» **Goal of the exercise**
Give back only the line containing "297 554 1731" and every line after it through the end of the data below, transcribed exactly.

--- Material for this task Enclosed Below ---

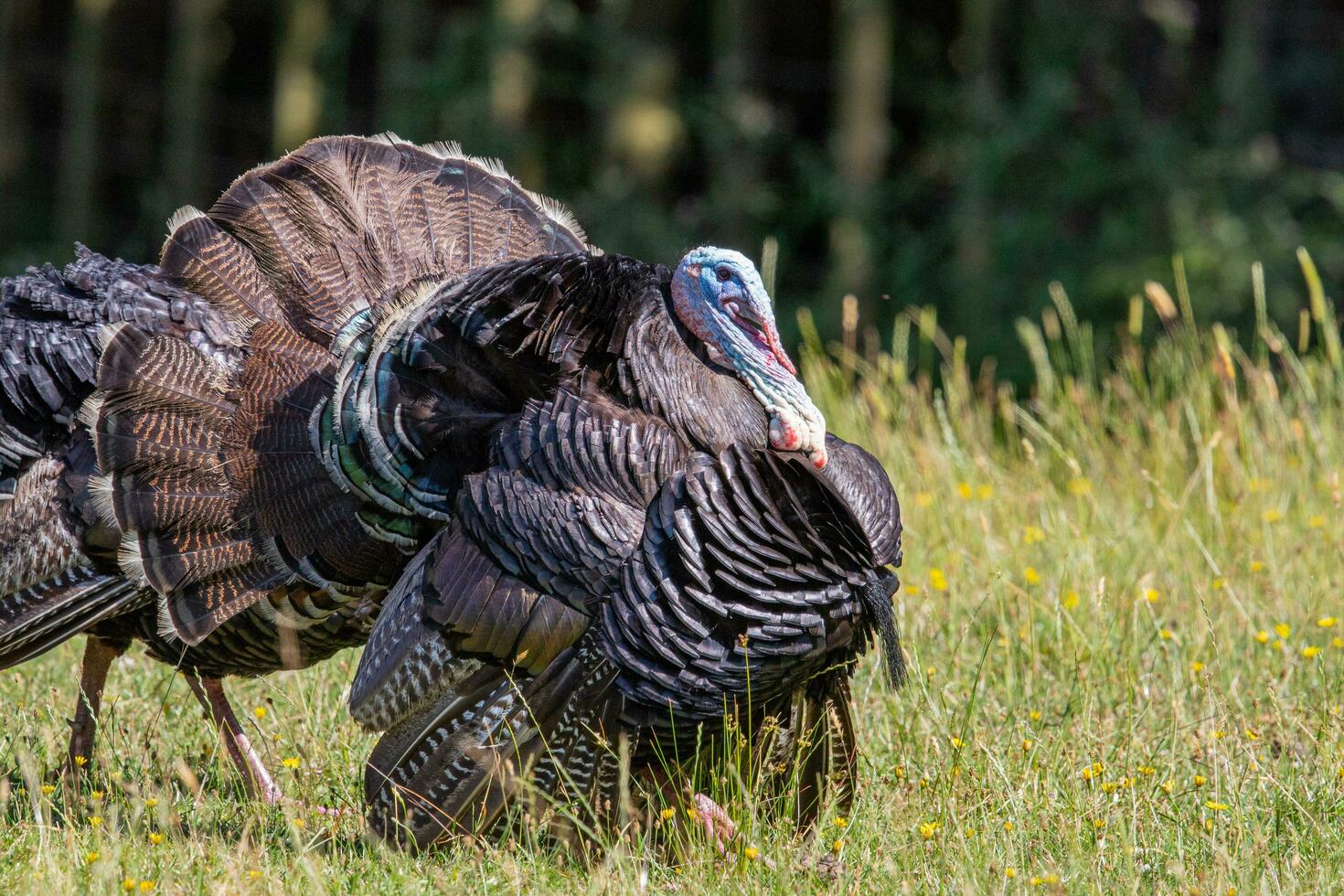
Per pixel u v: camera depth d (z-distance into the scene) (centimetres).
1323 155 4884
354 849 1644
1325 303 2828
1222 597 2253
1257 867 1543
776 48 5394
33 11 5681
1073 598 2138
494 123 4947
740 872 1573
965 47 4897
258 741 1962
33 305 1822
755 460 1638
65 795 1720
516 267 1675
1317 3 4925
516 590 1590
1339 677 1964
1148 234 4475
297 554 1731
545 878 1562
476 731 1596
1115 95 4666
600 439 1609
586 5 5312
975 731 1820
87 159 5422
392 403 1683
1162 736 1845
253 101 5725
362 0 5269
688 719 1608
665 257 4881
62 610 1766
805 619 1602
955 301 4641
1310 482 2603
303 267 1866
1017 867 1569
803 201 5034
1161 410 2816
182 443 1739
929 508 2527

--- End of Enclosed Material for this task ---

» **Answer to the problem**
297 554 1731
545 878 1562
476 731 1596
1115 95 4666
600 439 1609
586 5 5312
975 731 1820
87 159 5422
392 403 1683
1162 736 1845
253 101 5725
362 0 5269
688 719 1608
665 257 4881
62 610 1766
805 619 1602
955 301 4641
1310 482 2603
303 267 1866
1017 867 1569
803 201 5034
1161 410 2816
182 443 1739
929 508 2527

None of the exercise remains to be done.